§ Activity list
#1 In the text on Turner's reputation, what name did Turner give himself when the landlady asked for it?
#2 According to the text on Turner's reputation, why did Sir Charles Eastlake decline to address Henry Lennox's remark about the erotic work?
#3 List every person the text on Turner's reputation names, other than Turner himself.

§ Text for analysis

----

A week later another article appeared offering a slightly different version of events.“ ..Mr Turner died in obscure lodging in Chelsea …he was living under an assumed name. The story is as follows. He loved retirement and entertained a peculiar dislike to having his lodging known…… he saw board and lodging to his liking, asked the price, found them cheap… but the landlady wanted a reference.

‘ I will buy your house outright my good woman' was the reply somewhat angrily. Then an agreement was struck – met by an exhibition of bank notes and sovereigns ….an offer which proved satisfactory. The artists’ difficulties were not however over. The landlady wanted the lodger’s name....’Name, Name’ he muttered in his usual gruff manner. ‘ What is your name?’ ‘My name is Mrs Brook.’ ‘Then I am Mr Brook’.”


In both versions the sexual commitment to the landlady in question is completely ignored, and as such something of the perceived shame around the arrangement was diminished in favour of a portrayal of eccentricity. It was perhaps the best that the executors of Turner's estate, who were attempting to manage his reputation, could do with a press determined to say something about the intrigue.


However, what moral rope these pantomime version of events gave Turner, was limited. The story continued to unfold, and as it did the memory that the nation held of the painter, continued to distort. Gradually a caricature of the artist grew: a dodgy old man, living in a shady part of town, with a woman of dubious morals.


Turner’s sexual shame came up again in the later 1850’s, as his executors worried their way through the piles of material in his studio at Queen Anne St. It was John Ruskin who took on the onerous but fascinating job of cataloguing all Turner’s 30,000 odd works on paper. And it was he who, in the winter of 1857, discovered Turner’s erotic drawings. It was a find that the prevailing moral climate in Victorian Britain could not accommodate. Packaging them up and labelling them as work worth keeping for postertity only “as evidence of the failure of mind”, Ruskin went on to claim that he burned the offending material with the assistance of Ralph Wornum who was the Keeper of the National Gallery.


Despite this claim a package of erotica survived. Amid the thousands of works produced by the artist, his extant erotic drawings made up the merest tiny fraction, far less that one percent. Neverthless the prescence of the package loomed disproportionately large in a C19th where sex, shame and apparently mental deterioration were intrinsicly linked.


In July 1861 Henry Lennox MP felt moved to mention the ‘prurient’ work of the artist as part of a select committee meeting at the House of Lords, which was examining the future of the Turner Collection that the artist had bequeathed to the nation.


It must have been with some weariness that Sir Charles Eastlake, Director of the National Gallery, batted the question away by noting he had not examined the package in question since it was marked ‘not fit for general inspection’. But it was with real outrage that Turner’s friend, the seventy five year old artist George Jones, wrote to Lennox to point out that :


“Very few drawings in the enormous collection by Turner can bear the character your Lordship describes as ‘prurient’ and whether they were executed by him is uncertain, they bear much character of French works with colouring I admit similar to that of the deceased great artist, and of those the greater part seem to belong to surgery or natural history.


I was most intimate friend of JMW Turner RA during twenty five years, and although he was in the habit of shewing me all he did, I never saw a work of his hand of the character described”.


Today we can look afresh at the erotica - no longer hidden away - and make our own judgement about its value. In my opinion, some of the works are exceptionally beautiful, delicate and tender. Others, darker in every sense of the word. They reveal an artist sometimes coolly scientific in his observation of the female body, at other times delighting in it, and also, often, responding to it in a uniquely imaginative manner. Dr Jacqueline Riding and I have selected ten works from Tate and these are now on show at Turner's own home in Twickenham. I recommend you go and make your own mind up about this little seen aspect of Turner's work.

----

§ Data extracts
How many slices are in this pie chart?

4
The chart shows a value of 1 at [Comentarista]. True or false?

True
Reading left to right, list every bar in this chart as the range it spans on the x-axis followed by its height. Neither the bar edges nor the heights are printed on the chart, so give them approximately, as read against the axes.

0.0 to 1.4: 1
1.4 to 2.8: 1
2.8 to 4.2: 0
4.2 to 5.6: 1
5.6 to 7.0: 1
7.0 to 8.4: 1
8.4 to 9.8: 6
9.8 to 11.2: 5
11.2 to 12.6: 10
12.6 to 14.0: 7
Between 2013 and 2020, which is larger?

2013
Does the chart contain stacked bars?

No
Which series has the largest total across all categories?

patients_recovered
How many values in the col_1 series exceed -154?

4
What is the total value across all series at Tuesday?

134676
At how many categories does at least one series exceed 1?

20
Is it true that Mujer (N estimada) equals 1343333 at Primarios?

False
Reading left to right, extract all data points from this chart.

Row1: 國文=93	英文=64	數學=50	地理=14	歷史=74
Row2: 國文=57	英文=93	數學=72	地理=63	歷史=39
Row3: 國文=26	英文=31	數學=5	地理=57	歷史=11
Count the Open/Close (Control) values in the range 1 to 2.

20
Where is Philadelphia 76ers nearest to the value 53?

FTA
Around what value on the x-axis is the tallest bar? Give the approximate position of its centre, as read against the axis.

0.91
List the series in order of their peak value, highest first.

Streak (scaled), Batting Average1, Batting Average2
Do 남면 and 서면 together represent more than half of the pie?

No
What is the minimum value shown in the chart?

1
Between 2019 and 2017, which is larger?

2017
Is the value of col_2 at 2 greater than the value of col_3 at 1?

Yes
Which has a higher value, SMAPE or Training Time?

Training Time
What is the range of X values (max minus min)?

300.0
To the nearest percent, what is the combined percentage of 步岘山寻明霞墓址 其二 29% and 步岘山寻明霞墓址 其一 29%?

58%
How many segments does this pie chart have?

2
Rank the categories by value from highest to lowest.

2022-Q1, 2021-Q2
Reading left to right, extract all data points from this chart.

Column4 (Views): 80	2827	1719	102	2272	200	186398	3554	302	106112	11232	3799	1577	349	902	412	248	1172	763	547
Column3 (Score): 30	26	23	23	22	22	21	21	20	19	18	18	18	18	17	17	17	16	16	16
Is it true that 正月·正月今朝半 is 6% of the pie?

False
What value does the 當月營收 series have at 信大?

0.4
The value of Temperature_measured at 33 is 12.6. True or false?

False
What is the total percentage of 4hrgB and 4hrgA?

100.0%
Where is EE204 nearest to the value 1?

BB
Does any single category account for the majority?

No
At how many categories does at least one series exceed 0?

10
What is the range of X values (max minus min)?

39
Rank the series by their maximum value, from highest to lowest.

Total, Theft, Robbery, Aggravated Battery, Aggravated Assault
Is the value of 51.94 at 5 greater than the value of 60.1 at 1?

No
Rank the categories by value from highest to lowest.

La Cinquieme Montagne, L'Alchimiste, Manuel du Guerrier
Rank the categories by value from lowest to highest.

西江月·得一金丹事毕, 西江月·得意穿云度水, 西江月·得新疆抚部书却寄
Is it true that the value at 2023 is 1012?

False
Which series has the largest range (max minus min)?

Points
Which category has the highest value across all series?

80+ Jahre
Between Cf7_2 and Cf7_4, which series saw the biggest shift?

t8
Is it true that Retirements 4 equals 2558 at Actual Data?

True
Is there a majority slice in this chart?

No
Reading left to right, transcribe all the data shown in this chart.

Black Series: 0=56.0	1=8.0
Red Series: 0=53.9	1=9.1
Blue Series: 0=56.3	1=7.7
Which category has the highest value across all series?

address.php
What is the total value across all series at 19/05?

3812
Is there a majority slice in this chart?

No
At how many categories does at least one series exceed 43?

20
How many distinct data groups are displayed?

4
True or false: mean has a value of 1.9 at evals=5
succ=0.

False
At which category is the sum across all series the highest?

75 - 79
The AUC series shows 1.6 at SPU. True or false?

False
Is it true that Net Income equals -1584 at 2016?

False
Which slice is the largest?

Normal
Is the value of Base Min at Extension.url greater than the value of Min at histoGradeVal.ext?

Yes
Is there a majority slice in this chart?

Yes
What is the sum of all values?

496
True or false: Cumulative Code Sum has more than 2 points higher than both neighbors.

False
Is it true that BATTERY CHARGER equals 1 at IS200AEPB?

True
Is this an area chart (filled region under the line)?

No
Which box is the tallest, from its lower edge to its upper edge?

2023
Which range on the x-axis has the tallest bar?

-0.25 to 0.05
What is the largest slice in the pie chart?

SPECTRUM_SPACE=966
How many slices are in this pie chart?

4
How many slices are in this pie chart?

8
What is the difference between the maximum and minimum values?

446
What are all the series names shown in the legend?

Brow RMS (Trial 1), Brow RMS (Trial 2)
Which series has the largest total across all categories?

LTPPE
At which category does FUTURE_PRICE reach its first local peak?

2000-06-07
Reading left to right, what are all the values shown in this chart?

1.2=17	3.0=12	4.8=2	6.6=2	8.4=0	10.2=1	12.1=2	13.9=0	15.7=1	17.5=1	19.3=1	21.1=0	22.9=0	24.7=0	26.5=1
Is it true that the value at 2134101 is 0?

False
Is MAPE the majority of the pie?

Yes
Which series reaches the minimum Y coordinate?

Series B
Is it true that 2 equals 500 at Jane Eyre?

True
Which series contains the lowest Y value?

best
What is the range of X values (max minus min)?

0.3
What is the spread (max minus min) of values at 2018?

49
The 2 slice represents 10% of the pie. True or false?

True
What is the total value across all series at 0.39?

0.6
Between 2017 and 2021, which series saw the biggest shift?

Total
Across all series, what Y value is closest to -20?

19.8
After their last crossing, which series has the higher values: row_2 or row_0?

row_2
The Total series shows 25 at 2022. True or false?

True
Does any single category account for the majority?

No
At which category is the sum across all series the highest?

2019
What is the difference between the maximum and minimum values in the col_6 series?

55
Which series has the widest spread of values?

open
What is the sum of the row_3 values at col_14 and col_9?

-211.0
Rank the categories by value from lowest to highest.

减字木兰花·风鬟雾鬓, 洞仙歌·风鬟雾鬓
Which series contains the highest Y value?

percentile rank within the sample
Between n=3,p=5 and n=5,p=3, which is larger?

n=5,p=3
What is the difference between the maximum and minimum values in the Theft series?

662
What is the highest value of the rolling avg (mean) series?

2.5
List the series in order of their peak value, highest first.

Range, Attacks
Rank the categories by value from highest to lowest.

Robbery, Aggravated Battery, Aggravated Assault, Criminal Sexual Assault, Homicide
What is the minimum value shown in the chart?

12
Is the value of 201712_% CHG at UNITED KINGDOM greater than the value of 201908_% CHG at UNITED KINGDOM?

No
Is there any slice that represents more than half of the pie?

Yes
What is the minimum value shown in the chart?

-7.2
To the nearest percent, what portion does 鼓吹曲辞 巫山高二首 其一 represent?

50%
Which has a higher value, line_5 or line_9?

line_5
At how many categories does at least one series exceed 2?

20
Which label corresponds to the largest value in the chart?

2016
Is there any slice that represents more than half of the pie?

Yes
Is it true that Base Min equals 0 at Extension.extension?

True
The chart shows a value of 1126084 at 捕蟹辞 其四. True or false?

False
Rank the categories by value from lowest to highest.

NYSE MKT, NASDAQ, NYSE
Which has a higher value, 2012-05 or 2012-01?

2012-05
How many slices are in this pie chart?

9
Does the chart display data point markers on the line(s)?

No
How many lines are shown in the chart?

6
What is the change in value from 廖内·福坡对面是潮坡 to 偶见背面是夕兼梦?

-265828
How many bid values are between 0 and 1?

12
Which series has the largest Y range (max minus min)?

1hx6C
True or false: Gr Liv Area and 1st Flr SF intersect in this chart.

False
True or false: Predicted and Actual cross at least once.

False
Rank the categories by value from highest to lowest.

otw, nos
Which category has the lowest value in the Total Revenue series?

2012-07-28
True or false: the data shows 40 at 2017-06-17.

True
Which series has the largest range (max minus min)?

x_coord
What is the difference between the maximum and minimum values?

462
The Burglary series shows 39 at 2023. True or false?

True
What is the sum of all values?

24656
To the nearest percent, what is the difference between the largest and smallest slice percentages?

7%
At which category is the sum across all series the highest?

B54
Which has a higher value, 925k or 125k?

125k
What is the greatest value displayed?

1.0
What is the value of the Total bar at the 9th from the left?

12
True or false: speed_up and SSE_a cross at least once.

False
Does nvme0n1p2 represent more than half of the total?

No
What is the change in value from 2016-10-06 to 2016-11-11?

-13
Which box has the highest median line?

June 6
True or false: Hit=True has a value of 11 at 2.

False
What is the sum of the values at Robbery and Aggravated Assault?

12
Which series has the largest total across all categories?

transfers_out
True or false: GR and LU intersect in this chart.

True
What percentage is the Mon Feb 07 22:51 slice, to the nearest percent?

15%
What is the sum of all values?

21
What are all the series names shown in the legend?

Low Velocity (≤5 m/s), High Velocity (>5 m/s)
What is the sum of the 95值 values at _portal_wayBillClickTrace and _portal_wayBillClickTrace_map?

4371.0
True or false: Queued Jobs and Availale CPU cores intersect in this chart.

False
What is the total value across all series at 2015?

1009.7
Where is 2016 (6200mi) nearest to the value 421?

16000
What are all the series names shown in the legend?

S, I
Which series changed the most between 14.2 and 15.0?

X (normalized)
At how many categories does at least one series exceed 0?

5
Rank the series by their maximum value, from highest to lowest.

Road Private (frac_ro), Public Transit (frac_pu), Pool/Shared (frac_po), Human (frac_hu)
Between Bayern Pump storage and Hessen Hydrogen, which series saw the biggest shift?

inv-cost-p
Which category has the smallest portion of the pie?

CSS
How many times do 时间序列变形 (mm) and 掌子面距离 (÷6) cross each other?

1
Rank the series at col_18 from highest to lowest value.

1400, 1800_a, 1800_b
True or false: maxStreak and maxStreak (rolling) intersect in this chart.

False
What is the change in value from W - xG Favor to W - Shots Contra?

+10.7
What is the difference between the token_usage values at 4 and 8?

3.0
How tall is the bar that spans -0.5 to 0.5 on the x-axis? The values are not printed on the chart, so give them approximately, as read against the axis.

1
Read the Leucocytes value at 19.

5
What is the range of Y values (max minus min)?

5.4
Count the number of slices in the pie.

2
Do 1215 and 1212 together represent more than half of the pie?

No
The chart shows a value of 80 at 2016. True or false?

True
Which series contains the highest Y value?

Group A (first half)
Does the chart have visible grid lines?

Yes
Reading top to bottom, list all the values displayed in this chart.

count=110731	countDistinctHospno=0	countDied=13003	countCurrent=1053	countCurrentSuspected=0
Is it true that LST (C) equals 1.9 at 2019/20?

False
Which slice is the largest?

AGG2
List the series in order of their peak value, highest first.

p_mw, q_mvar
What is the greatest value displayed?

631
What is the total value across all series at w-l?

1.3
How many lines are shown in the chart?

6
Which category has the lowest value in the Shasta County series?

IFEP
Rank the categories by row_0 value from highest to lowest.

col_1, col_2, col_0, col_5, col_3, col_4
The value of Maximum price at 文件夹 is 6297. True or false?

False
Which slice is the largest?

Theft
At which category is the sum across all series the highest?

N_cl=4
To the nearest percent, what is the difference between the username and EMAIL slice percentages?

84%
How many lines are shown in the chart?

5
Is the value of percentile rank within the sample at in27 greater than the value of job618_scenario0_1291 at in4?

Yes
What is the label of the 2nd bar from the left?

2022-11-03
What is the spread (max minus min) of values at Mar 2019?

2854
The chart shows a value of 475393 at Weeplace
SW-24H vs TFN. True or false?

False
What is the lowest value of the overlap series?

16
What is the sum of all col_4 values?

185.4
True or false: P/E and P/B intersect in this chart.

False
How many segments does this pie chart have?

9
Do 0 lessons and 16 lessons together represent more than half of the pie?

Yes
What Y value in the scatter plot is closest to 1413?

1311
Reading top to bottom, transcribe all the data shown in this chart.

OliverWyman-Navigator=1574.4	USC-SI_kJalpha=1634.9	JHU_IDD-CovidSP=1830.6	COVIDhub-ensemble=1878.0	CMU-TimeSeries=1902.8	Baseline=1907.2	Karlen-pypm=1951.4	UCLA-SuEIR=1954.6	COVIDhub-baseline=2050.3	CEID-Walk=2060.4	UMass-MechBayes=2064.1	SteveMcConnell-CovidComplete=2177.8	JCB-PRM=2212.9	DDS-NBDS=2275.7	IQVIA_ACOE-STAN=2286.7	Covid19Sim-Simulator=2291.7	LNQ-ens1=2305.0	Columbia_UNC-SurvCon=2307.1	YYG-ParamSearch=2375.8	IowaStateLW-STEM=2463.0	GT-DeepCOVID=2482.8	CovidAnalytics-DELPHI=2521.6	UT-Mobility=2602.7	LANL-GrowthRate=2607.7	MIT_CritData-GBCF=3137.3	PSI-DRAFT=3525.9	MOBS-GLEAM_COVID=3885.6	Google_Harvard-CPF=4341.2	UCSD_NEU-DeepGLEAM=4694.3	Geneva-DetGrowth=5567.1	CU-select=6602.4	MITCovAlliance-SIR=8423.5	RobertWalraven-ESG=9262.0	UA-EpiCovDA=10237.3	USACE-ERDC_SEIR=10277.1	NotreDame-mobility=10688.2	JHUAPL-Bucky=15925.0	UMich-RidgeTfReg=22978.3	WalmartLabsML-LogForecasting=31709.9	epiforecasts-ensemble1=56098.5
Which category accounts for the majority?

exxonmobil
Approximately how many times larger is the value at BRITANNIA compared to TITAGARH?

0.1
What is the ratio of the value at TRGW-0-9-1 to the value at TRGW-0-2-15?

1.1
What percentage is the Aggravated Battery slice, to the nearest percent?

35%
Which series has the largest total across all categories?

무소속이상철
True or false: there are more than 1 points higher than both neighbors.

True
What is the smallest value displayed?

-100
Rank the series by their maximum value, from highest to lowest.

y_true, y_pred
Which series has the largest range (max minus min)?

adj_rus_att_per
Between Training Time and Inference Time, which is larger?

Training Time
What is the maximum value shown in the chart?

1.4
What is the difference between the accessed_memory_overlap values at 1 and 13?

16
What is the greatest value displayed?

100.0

----

§ Answers for this exercise
#1 Mr Brook.

#2 He had not examined the package in question, because it had been marked "not fit for general inspection."

#3 Mrs Brook, John Ruskin, Ralph Wornum, Henry Lennox, Sir Charles Eastlake, George Jones, Dr Jacqueline Riding